A maioria das vítimas ingeriu álcool e lança-perfume; duas delas consumiram apenas lança-perfume, produto de consumo frequente em bailes da periferia. Uma das vítimas tinha, porém, quatro substâncias diferentes no corpo: álcool, lança-perfume, cocaína e crack.

Há uma divergência entre policiais ouvidos pela reportagem sobre quanto essas drogas contribuíram para as mortes. Parte afirma acreditar haver ligação direta, porque trata-se de depressores cardíacos que, assim, contribuiriam para a insuficiência respiratória das vítimas.

Outra parte, porém, descarta a ligação com a mortes, a não ser que tenham causado problemas de coordenação motora que os levaram ao solo, ou que os jovens já estivessem caídos na viela onde foram pisoteados.

A morte dos jovens na favela ocorreu durante ação policial em um baile funk no início deste mês. Os policiais envolvidos na operação foram afastados por determinação do governador João Doria (PSDB). As investigações abertas tentam apurar se os PMs deram causa às mortes ou se elas ocorreram por eventual tumulto provocado por tiros disparados por criminosos.

No começo da tarde desta sexta (13), o secretário da Segurança Pública, general João Camilo Pires de Campos, não quis comentar o resultado dos laudos. "Vamos aguardar os inquéritos. Tem dois em curso, é prudente que esperemos a conclusão deles."

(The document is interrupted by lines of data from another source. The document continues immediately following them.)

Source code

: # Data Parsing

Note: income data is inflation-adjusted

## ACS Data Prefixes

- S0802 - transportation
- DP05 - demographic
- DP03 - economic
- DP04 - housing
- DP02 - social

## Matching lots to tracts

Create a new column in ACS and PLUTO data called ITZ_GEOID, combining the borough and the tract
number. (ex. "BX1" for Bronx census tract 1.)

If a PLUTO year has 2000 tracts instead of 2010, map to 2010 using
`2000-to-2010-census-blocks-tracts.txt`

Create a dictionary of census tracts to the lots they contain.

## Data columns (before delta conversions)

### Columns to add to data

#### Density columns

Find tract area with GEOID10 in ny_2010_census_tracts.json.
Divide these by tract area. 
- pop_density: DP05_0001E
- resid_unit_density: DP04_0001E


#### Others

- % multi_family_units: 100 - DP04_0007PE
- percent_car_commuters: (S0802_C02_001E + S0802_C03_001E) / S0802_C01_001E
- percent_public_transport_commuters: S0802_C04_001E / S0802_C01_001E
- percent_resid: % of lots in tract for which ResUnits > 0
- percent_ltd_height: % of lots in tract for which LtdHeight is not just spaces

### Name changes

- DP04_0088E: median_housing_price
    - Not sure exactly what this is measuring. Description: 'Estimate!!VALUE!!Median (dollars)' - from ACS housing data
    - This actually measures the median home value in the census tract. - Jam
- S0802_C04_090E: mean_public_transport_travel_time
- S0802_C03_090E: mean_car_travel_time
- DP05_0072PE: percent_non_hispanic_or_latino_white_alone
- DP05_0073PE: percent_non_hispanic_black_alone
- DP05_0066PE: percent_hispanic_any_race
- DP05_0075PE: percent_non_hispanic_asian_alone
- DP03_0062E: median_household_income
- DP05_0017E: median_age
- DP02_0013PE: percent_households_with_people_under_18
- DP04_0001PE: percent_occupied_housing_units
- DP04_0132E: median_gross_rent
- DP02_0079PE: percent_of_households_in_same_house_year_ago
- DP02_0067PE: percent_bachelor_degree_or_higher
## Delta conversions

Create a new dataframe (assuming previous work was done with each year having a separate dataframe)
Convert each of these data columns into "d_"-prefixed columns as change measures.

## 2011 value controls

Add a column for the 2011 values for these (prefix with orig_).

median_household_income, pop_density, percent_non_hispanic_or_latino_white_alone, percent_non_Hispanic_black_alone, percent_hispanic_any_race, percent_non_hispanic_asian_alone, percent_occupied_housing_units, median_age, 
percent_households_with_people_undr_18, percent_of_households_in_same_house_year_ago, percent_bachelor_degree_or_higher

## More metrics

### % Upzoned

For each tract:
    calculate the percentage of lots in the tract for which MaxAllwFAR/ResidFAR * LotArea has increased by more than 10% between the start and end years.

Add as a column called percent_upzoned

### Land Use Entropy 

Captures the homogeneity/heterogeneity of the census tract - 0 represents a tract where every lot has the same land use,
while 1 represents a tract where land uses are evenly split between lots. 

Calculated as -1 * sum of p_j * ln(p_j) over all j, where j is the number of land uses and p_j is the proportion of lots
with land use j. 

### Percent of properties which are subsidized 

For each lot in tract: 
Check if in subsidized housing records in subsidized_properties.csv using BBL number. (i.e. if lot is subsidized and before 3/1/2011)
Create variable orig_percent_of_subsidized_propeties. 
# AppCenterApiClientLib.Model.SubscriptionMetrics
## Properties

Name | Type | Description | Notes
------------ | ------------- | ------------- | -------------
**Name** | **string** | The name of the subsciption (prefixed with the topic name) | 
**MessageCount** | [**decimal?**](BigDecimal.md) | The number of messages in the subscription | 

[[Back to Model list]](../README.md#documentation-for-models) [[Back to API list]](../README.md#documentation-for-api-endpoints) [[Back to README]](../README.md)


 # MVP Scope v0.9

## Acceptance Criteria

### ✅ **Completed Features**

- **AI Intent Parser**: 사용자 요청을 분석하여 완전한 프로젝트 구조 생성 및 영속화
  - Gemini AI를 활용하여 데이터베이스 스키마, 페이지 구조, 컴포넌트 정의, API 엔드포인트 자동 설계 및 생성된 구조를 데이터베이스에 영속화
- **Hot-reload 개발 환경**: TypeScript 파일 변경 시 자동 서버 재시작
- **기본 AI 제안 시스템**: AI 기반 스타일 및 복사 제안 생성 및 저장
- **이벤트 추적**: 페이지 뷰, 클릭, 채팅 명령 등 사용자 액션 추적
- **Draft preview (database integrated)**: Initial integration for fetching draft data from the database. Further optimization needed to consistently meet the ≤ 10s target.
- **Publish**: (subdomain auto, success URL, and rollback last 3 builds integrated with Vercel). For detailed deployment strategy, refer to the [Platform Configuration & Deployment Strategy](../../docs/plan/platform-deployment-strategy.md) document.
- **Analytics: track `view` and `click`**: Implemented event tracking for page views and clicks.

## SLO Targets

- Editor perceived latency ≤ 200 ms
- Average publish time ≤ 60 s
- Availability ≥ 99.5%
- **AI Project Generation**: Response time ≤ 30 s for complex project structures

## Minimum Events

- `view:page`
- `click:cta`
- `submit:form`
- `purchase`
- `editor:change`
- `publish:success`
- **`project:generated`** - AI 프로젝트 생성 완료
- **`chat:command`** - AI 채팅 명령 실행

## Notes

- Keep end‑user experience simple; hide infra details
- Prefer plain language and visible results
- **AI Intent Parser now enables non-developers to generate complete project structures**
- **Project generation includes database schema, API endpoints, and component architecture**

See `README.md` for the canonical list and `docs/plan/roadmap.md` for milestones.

O governador João Doria também não quis comentar o laudo, mas afirmou que, se comprovada a responsabilidade dos militares pelas mortes, o governo pode pagar uma indenização às famílias das vítimas, como fez no caso do atentado à escola Raul Brasil, em Suzano (SP). "Temos que aguardar o final do inquérito. O estado não pode precipitar juízo a esse respeito. Há um inquérito policial transparente", disse Doria. "Se na conclusão houver circunstância onde o Estado tenha culpa, nós vamos agir como agimos na escola Raul Brasil, em Suzano, pagando as indenizações e fazendo isso com a mesma prioridade que fizemos em Suzano."